My mind is a jumble of thoughts at the moment, but the first has to do with this. There's a tiny spark of creativity. Some hope for the future. I'm going to ask those of you to whom I owe writing to stay backed off at the moment (trust me, I'm very aware of the stuff I owe you. It eats at me every day, and I'm actually *gasp* going to start working on it -- just give me time to make a connection to the muse.)

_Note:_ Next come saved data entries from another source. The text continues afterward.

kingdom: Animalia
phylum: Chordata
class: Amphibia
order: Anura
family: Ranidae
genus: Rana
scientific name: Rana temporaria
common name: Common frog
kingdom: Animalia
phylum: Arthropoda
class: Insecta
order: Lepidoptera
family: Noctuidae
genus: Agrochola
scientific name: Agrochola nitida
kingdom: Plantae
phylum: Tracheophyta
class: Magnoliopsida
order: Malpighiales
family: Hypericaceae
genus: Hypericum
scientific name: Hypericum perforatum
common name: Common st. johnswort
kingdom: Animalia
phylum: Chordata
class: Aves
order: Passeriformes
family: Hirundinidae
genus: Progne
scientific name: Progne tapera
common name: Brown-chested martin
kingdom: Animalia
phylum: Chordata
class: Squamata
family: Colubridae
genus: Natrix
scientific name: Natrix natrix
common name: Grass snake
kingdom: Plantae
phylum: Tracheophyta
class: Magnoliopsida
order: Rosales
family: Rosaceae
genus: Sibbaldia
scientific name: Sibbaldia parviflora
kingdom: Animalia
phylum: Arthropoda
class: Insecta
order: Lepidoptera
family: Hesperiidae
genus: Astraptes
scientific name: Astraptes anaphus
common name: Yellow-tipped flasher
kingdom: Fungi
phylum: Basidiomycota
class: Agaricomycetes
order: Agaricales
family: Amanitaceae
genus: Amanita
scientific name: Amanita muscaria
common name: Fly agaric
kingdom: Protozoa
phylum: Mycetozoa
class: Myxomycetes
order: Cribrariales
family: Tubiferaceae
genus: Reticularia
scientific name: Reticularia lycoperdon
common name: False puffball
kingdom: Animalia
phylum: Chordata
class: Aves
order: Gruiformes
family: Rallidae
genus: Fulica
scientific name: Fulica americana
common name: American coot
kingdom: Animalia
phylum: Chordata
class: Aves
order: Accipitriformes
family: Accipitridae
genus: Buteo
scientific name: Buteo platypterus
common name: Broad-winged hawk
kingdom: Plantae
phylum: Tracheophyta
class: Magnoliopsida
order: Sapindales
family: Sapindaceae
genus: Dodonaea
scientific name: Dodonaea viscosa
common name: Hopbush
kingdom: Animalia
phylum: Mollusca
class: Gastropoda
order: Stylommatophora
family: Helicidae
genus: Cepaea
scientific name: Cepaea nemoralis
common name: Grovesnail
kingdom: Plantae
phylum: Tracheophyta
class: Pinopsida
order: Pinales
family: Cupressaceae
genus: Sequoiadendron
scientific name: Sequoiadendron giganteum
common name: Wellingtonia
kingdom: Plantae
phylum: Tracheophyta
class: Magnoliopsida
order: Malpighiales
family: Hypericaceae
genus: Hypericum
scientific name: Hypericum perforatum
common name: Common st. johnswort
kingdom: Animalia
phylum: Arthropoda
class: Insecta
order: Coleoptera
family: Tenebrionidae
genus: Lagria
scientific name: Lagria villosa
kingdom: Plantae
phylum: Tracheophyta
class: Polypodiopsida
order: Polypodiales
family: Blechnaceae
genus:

Anyway, first of all, I was thinking of starting a writers group, to post random writing I wouldn't mind criticism on, but would like to keep in a small critical group for the simple reason of not losing first publishing rights, and the simple fear that everything I write is crap. If you'd like to be in this group, leave a message for me here, or email me, or catch me on IRC and let me know you want to be in it. I'm not adding anybody unless they've specifically asked (yes, even you, Patrick). I'd like to think jenny_evergreen and wiredferret for bringing the idea to my attention.
Secondly, I've started work going through The Artist's Way. It, so far, seems like a neat book, and I need to drag my muse out of hiding and back into my life. Being self-identified as a writer and not being able to write has got to be the most frustrating thing on the planet.
My beloved Patrick wrote in his userinfo bio the following line: "If imitation is the sincerest form of flattery, then I guess I'm flattering God." I've always identified with that line. I am a writer. I create. I know God exists, I see His handiwork in the trees and the flowers, and I never feel as alive as when I am creating myself. Maybe it's because God is, at heart, an artist, and appreciates the flattery.
Not that I think you have to believe in the god that I believe in, but that's just how I feel. Call it what you want, but I am saying here and now, that I was born to create. And so, dammit, I am going to create. I am going to break through or around this block if it's the last goddamned thing I do, and I vow it now.
I am a creator. I AM a writer. Thus, I will create. I will write. I have to. it's in my blood.
But first, bed.
Tomorrow, I start writing, three pages a day, longhand. But tonight, I just realize I'm a writer. I need that.